The BJP tried to oversell Hindutva in a state which generally maintained a secular identity for over 70 years. Economic well-being of the people is very important to the general public of West Bengal, but not at the cost of their secular sentiments.
The repeated campaign thrust on West Bengal by top national-level BJP leaders, Union ministers led by the Prime Minister himself, and state chief ministers to try and cash in on the state’s majority Hindu sentiment to grab power seems to have been viewed with serious suspicion by a good majority of secular Hindus. BJP read the 2019 parliamentary election results, which gave the party as many as 18 seats out of 42, wrong.
Those who voted for BJP were not suddenly enamoured by its Hindutva. They voted for it as they found no improvement of their lot under TMC, which allegedly surrendered its local control to ‘syndicates’, cut-money operators, unregulated chit fund promoters and ‘tolabaji’ or extortion.
The BJP did try to exploit these sentiments during the last poll campaign, but its key focus on Hindutva seemed to have unnerved many of its supporters during the last Lok Sabha polls. If the BJP had been able to maintain its 2019 parliamentary election gains in West Bengal, it would have secured at least 125 assembly seats. As such, the BJP has clearly yielded ground to the TMC in the assembly election.
Unlike those in most of the northern, western and central parts of India, educated Hindus in the eastern state of West Bengal are more like rationalists. They follow a different culture and thought process. Their rationalist approach is based more on reason, logic and knowledge than on strong religious belief or emotional response.
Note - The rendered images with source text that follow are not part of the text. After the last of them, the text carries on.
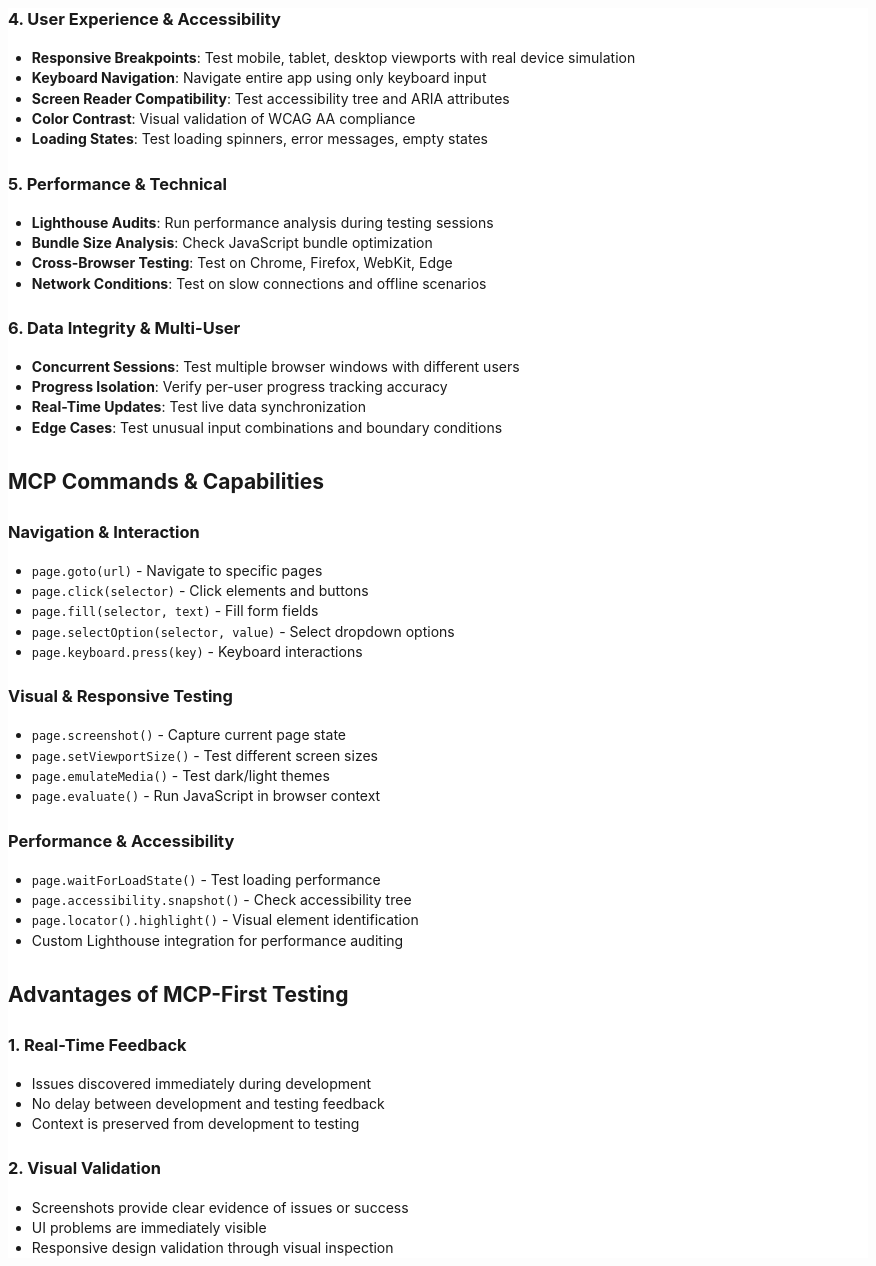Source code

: ### 4. User Experience & Accessibility
- **Responsive Breakpoints**: Test mobile, tablet, desktop viewports with real device simulation
- **Keyboard Navigation**: Navigate entire app using only keyboard input
- **Screen Reader Compatibility**: Test accessibility tree and ARIA attributes
- **Color Contrast**: Visual validation of WCAG AA compliance
- **Loading States**: Test loading spinners, error messages, empty states

### 5. Performance & Technical
- **Lighthouse Audits**: Run performance analysis during testing sessions
- **Bundle Size Analysis**: Check JavaScript bundle optimization
- **Cross-Browser Testing**: Test on Chrome, Firefox, WebKit, Edge
- **Network Conditions**: Test on slow connections and offline scenarios

### 6. Data Integrity & Multi-User
- **Concurrent Sessions**: Test multiple browser windows with different users
- **Progress Isolation**: Verify per-user progress tracking accuracy
- **Real-Time Updates**: Test live data synchronization
- **Edge Cases**: Test unusual input combinations and boundary conditions

## MCP Commands & Capabilities

### Navigation & Interaction
- `page.goto(url)` - Navigate to specific pages
- `page.click(selector)` - Click elements and buttons
- `page.fill(selector, text)` - Fill form fields
- `page.selectOption(selector, value)` - Select dropdown options
- `page.keyboard.press(key)` - Keyboard interactions

### Visual & Responsive Testing
- `page.screenshot()` - Capture current page state
- `page.setViewportSize()` - Test different screen sizes
- `page.emulateMedia()` - Test dark/light themes
- `page.evaluate()` - Run JavaScript in browser context

### Performance & Accessibility
- `page.waitForLoadState()` - Test loading performance
- `page.accessibility.snapshot()` - Check accessibility tree
- `page.locator().highlight()` - Visual element identification
- Custom Lighthouse integration for performance auditing

## Advantages of MCP-First Testing

### 1. **Real-Time Feedback**
- Issues discovered immediately during development
- No delay between development and testing feedback
- Context is preserved from development to testing

### 2. **Visual Validation**
- Screenshots provide clear evidence of issues or success
- UI problems are immediately visible
- Responsive design validation through visual inspection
Unfortunately, BJP’s Hindi-heartland leaders do not quite understand these sentiments.
Religion never got much weightage in West Bengal politics despite the fact that a large portion of the state’s population entered the Indian province as refugees from former East Pakistan or East Bengal to save their life in the face of well-engineered murderous attacks from politically supported Muslim ultras before and after the partition of India in 1947.
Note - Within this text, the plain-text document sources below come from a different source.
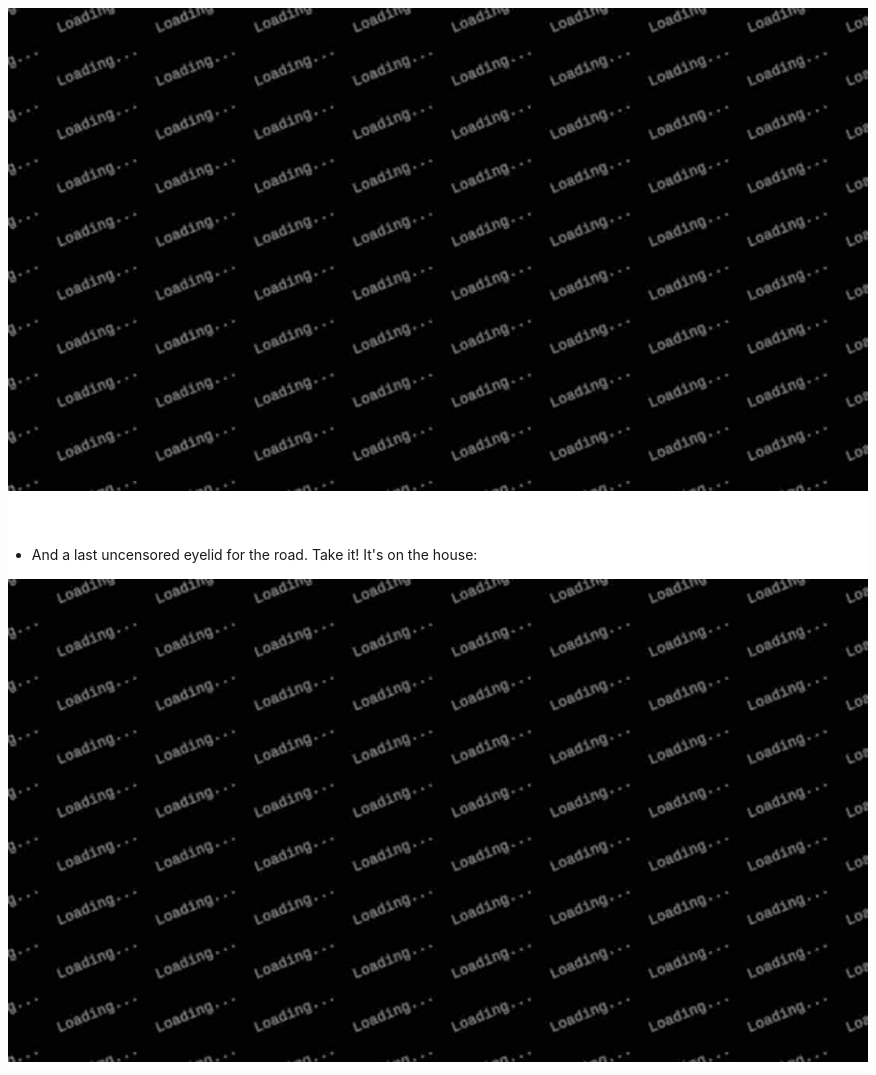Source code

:  <img width="100%" height="100%" class="lazyload" src="./../images/loading.jpg"
  data-src="./../images/DIU19/bd-29200-1090px.jpg"
  data-srcset="./../images/DIU19/bd-29200-512px.jpg 512w,
  ./../images/DIU19/bd-29200-768px.jpg 768w,
  ./../images/DIU19/bd-29200-1090px.jpg 1090w"
  sizes="(min-width: 1218px) 1090px,
  (min-width: 768px) 87vw,
  89vw" />
</div>

<br>

- And a last uncensored eyelid for the road. Take it! It's on the house:

<div id="container1" class="twentytwenty-container">
 <img width="100%" height="100%" class="lazyload" src="./../images/loading.jpg"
That was over seven decades ago. New generation rationalist Bengali Hindus are least interested in looking back to the past. More than religion, what matters to them are good education, intellectual freedom, good job opportunities and better life.
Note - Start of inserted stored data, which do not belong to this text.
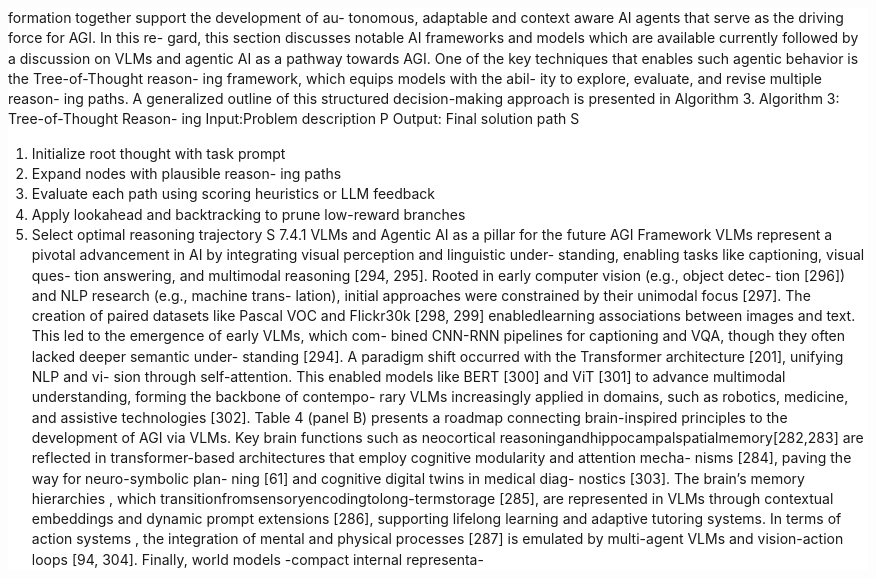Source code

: formation together support the development of au-
tonomous, adaptable and context aware AI agents
that serve as the driving force for AGI. In this re-
gard, this section discusses notable AI frameworks
and models which are available currently followed by
a discussion on VLMs and agentic AI as a pathway
towards AGI. One of the key techniques that enables
such agentic behavior is the Tree-of-Thought reason-
ing framework, which equips models with the abil-
ity to explore, evaluate, and revise multiple reason-
ing paths. A generalized outline of this structured
decision-making approach is presented in Algorithm
3.
Algorithm 3: Tree-of-Thought Reason-
ing
Input:Problem description P
Output: Final solution path S
1. Initialize root thought with task
prompt
2. Expand nodes with plausible reason-
ing paths
3. Evaluate each path using scoring
heuristics or LLM feedback
4. Apply lookahead and backtracking to
prune low-reward branches
5. Select optimal reasoning trajectory S
7.4.1 VLMs and Agentic AI as a pillar for
the future AGI Framework
VLMs represent a pivotal advancement in AI by
integrating visual perception and linguistic under-
standing, enabling tasks like captioning, visual ques-
tion answering, and multimodal reasoning [294, 295].
Rooted in early computer vision (e.g., object detec-
tion [296]) and NLP research (e.g., machine trans-
lation), initial approaches were constrained by their
unimodal focus [297]. The creation of paired datasets
like Pascal VOC and Flickr30k [298, 299] enabledlearning associations between images and text. This
led to the emergence of early VLMs, which com-
bined CNN-RNN pipelines for captioning and VQA,
though they often lacked deeper semantic under-
standing [294]. A paradigm shift occurred with the
Transformer architecture [201], unifying NLP and vi-
sion through self-attention. This enabled models like
BERT [300] and ViT [301] to advance multimodal
understanding, forming the backbone of contempo-
rary VLMs increasingly applied in domains, such as
robotics, medicine, and assistive technologies [302].
Table 4 (panel B) presents a roadmap connecting
brain-inspired principles to the development of AGI
via VLMs. Key brain functions such as neocortical
reasoningandhippocampalspatialmemory[282,283]
are reflected in transformer-based architectures that
employ cognitive modularity and attention mecha-
nisms [284], paving the way for neuro-symbolic plan-
ning [61] and cognitive digital twins in medical diag-
nostics [303]. The brain’s memory hierarchies , which
transitionfromsensoryencodingtolong-termstorage
[285], are represented in VLMs through contextual
embeddings and dynamic prompt extensions [286],
supporting lifelong learning and adaptive tutoring
systems. In terms of action systems , the integration
of mental and physical processes [287] is emulated by
multi-agent VLMs and vision-action loops [94, 304].
Finally, world models -compact internal representa-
Lastly, politically hyperactive West Bengal rarely witnessed a peaceful election. Now that the election is over and TMC is back in power, one hopes that retaliatory political attacks will be contained. TMC’s third consecutive state election victory makes it only the second political entity, after the Left Front, to rule West Bengal for more than two terms at a stretch. Since India’s independence, West Bengal has been governed by a total of eight chief ministers, of whom CPM’s Jyoti Basu ruled for 23 years, making him the country's longest serving CM. Now, Mamata Banerjee is set to become the second longest serving CM in the state.